Saved entries
┄┄┄┄┄┄┄┄┄┄

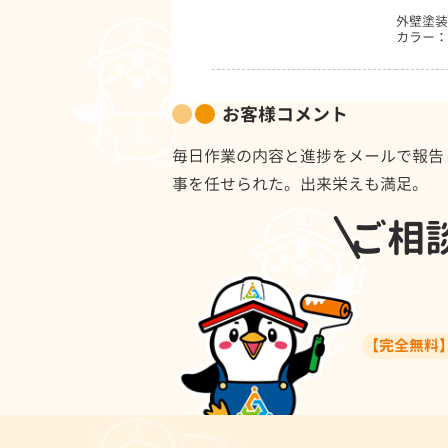
外壁塗装
カラー：
お客様コメント
毎日作業の内容と進捗をメールで報告
事を任せられた。出来栄えも満足。
ご相
【完全無料】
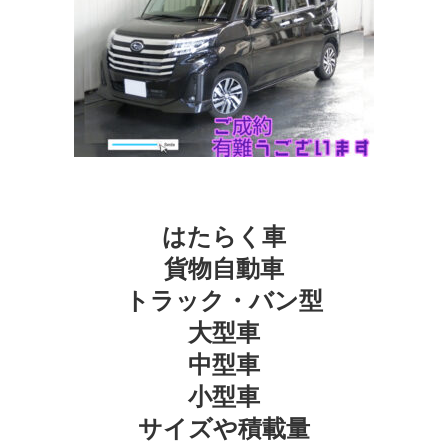
はたらく車
貨物自動車
トラック・バン型
大型車
中型車
小型車
サイズや積載量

┄┄┄┄┄┄┄┄┄┄

Omit every picture while printing the data word for word.

- _ANSWER BOX_:
外壁塗装
カラー：
お客様コメント
毎日作業の内容と進捗をメールで報告
事を任せられた。出来栄えも満足。
ご相
【完全無料】
はたらく車
貨物自動車
トラック・バン型
大型車
中型車
小型車
サイズや積載量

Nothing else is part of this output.